(Record excerpts Opens)

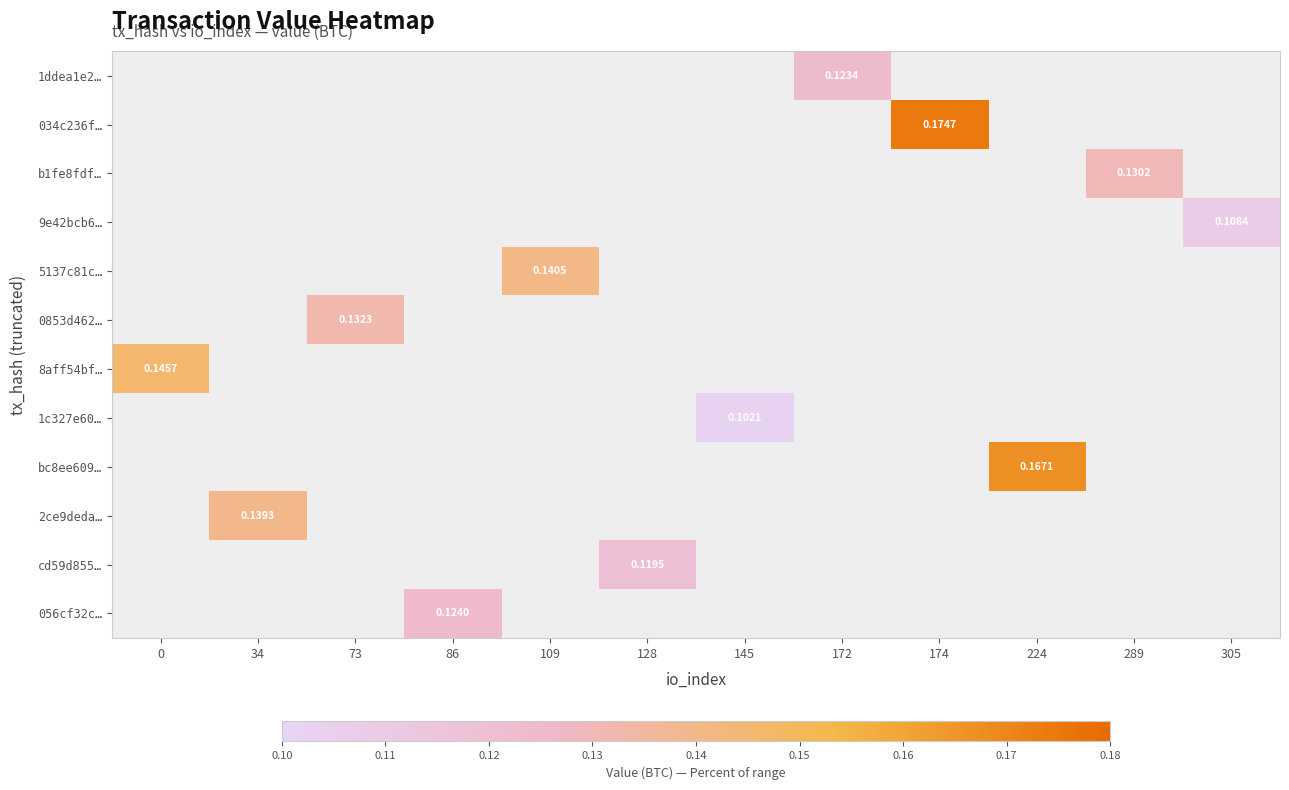

Which category has the highest value across all series?

174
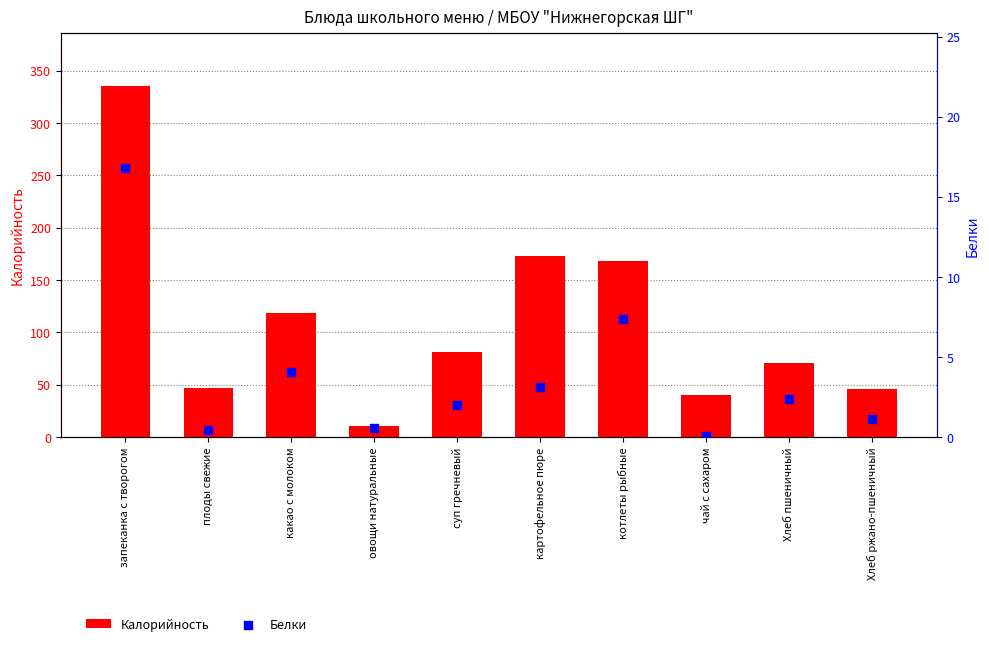

At which category is the sum across all series the highest?

запеканка с творогом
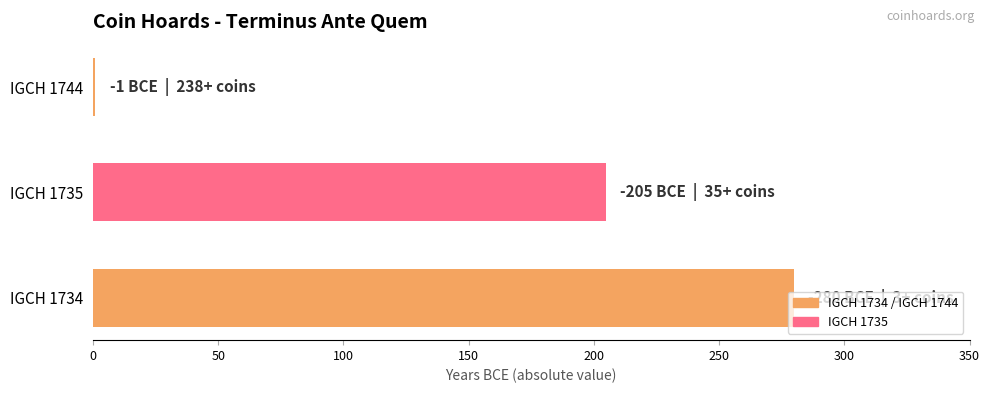

What is the sum of all values?

486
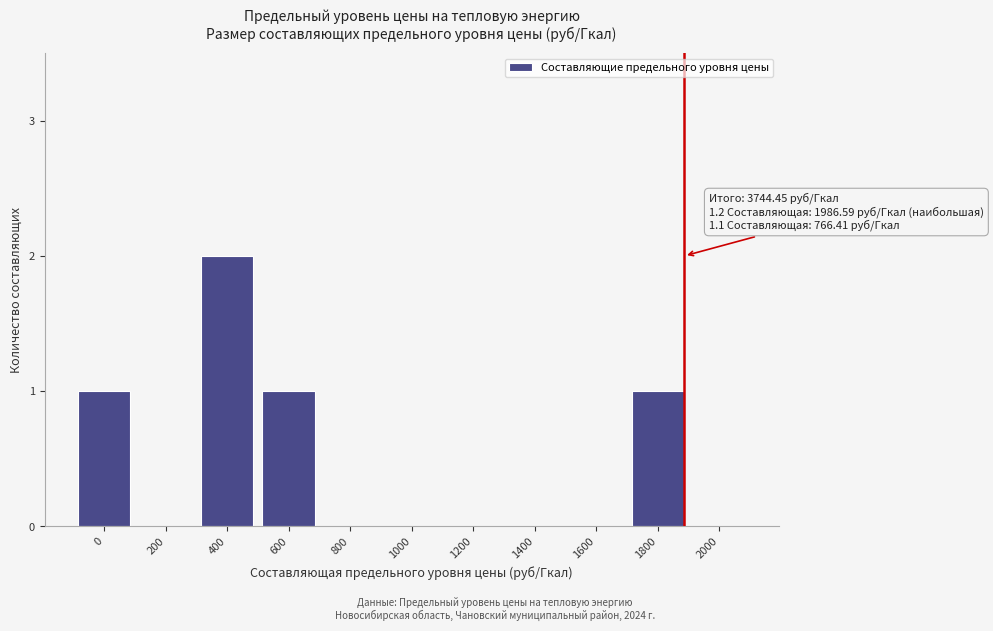

Reading left to right, list all the values displayed in this chart.

0=1	200=0	400=2	600=1	800=0	1000=0	1200=0	1400=0	1600=0	1800=1	2000=0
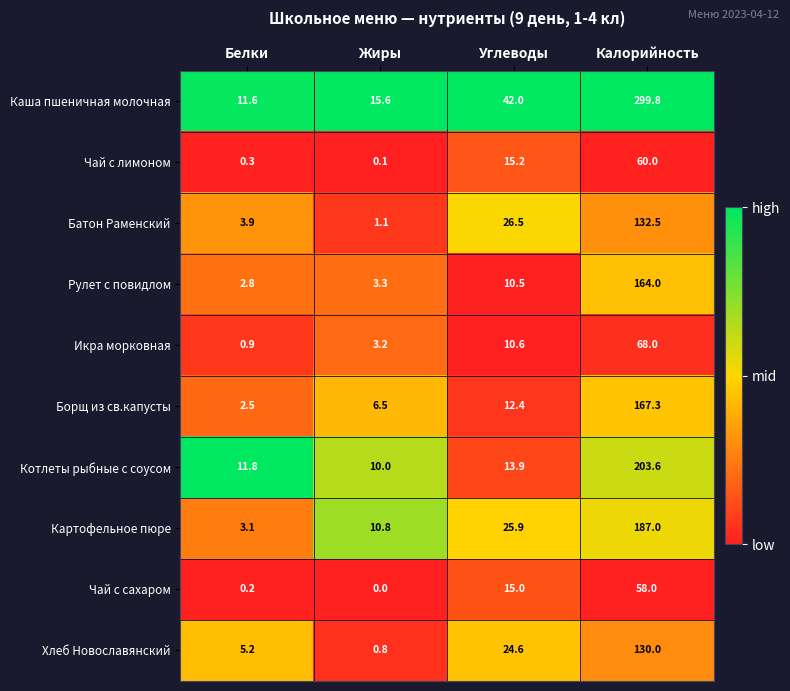

Which series has the widest spread of values?

Каша пшеничная молочная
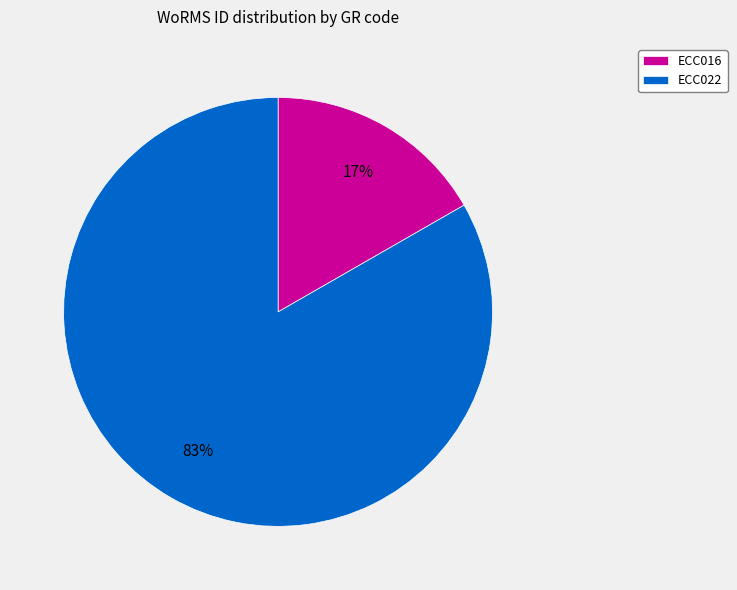

Combined, do ECC016 and ECC022 account for over 50%?

Yes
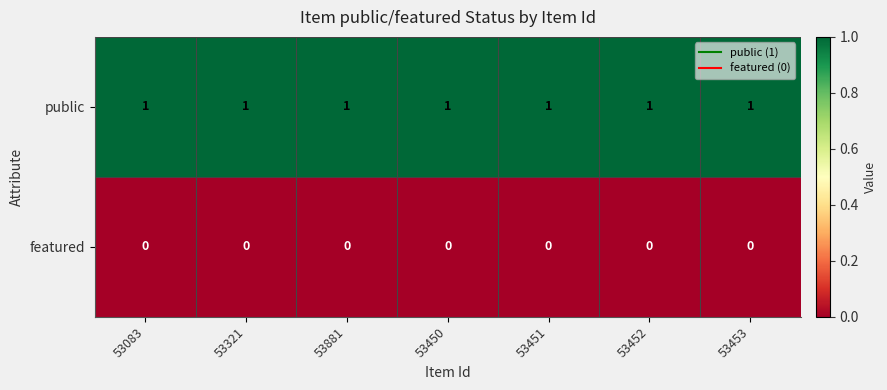

At how many categories does at least one series exceed 0?

7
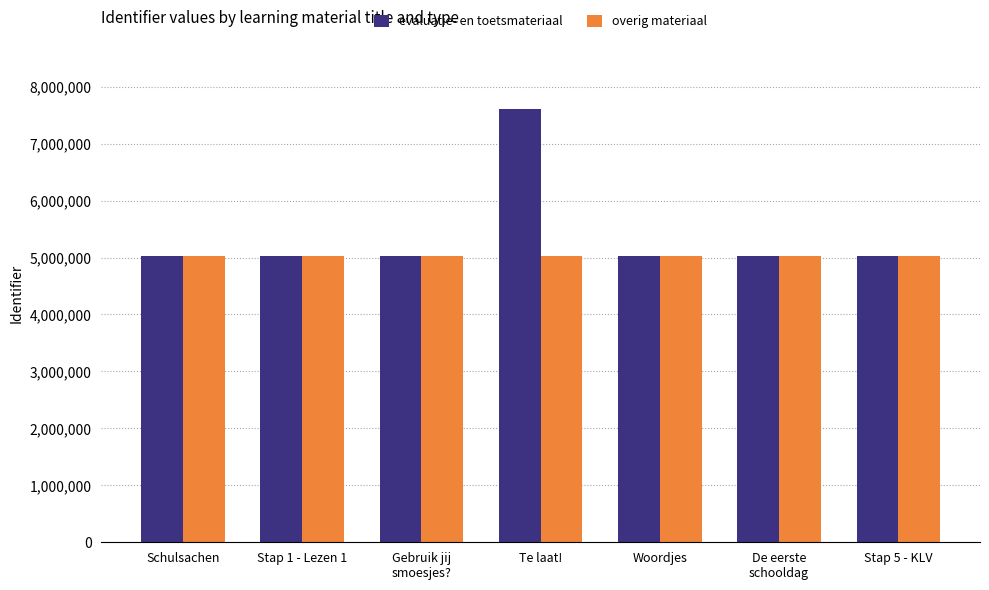

Which series has the largest range (max minus min)?

evaluatie- en toetsmateriaal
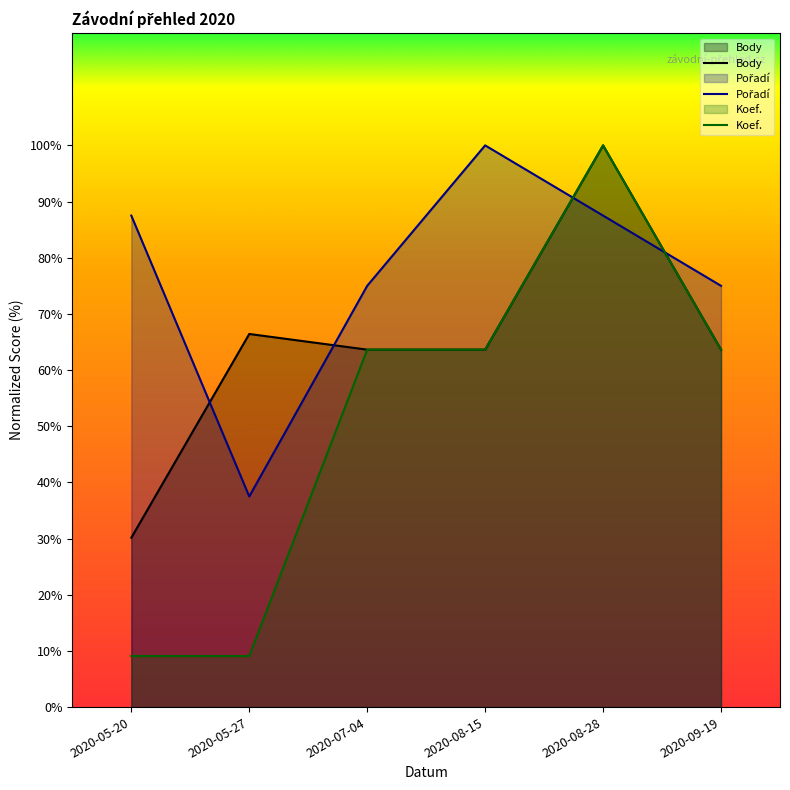

List the series in order of their overall mean, lowest first.

Koef., Body, Pořadí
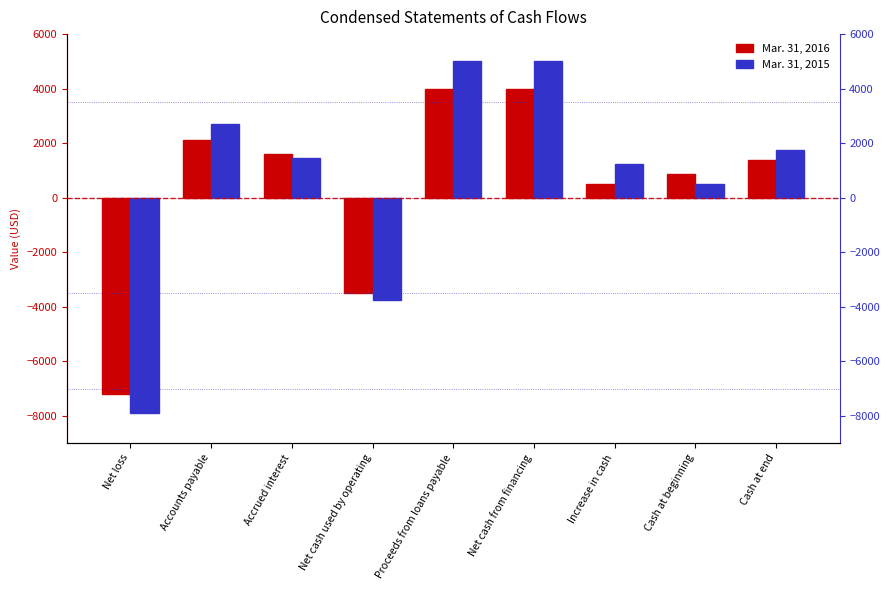

Rank the series by their maximum value, from highest to lowest.

Mar. 31, 2015, Mar. 31, 2016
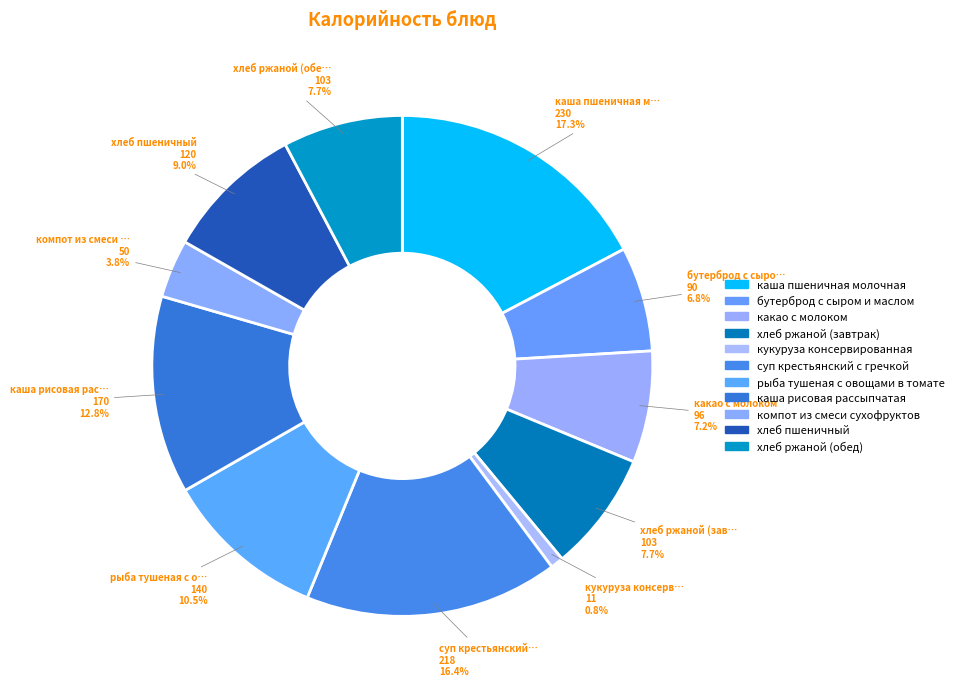

Count the number of slices in the pie.

11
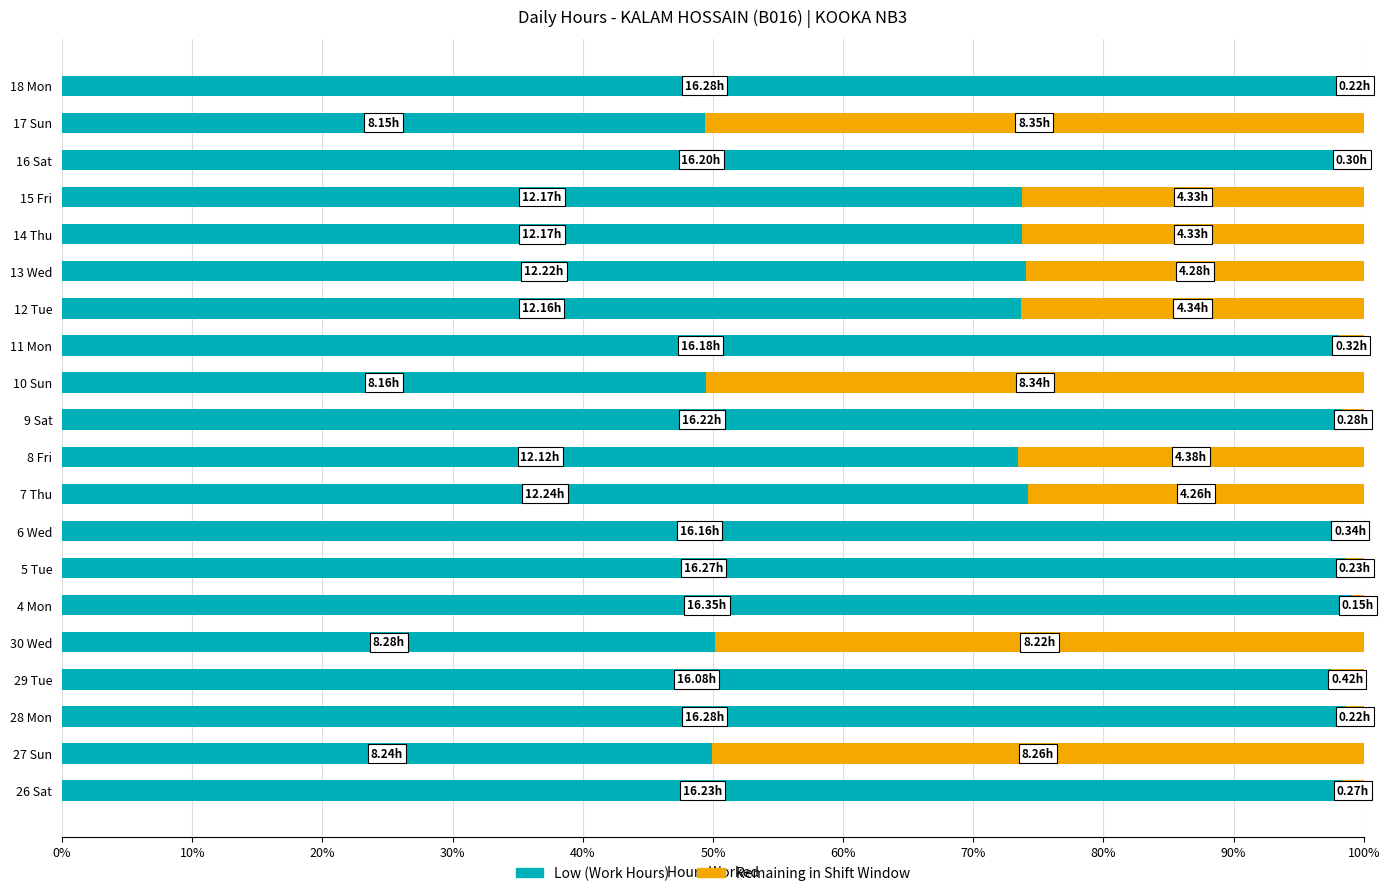

What is the total value across all series at 13 Wed?

100.0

(Record excerpts Closes)

**Work to be completed:**
Write the lines above as a JSON list of strings, with one string per line and blank lines omitted. Leave out the picture markers.

**Task solution:**
[
  "Which category has the highest value across all series?",
  "174",
  "At which category is the sum across all series the highest?",
  "запеканка с творогом",
  "What is the sum of all values?",
  "486",
  "Reading left to right, list all the values displayed in this chart.",
  "0=1\t200=0\t400=2\t600=1\t800=0\t1000=0\t1200=0\t1400=0\t1600=0\t1800=1\t2000=0",
  "Which series has the widest spread of values?",
  "Каша пшеничная молочная",
  "Combined, do ECC016 and ECC022 account for over 50%?",
  "Yes",
  "At how many categories does at least one series exceed 0?",
  "7",
  "Which series has the largest range (max minus min)?",
  "evaluatie- en toetsmateriaal",
  "List the series in order of their overall mean, lowest first.",
  "Koef., Body, Pořadí",
  "Rank the series by their maximum value, from highest to lowest.",
  "Mar. 31, 2015, Mar. 31, 2016",
  "Count the number of slices in the pie.",
  "11",
  "What is the total value across all series at 13 Wed?",
  "100.0"
]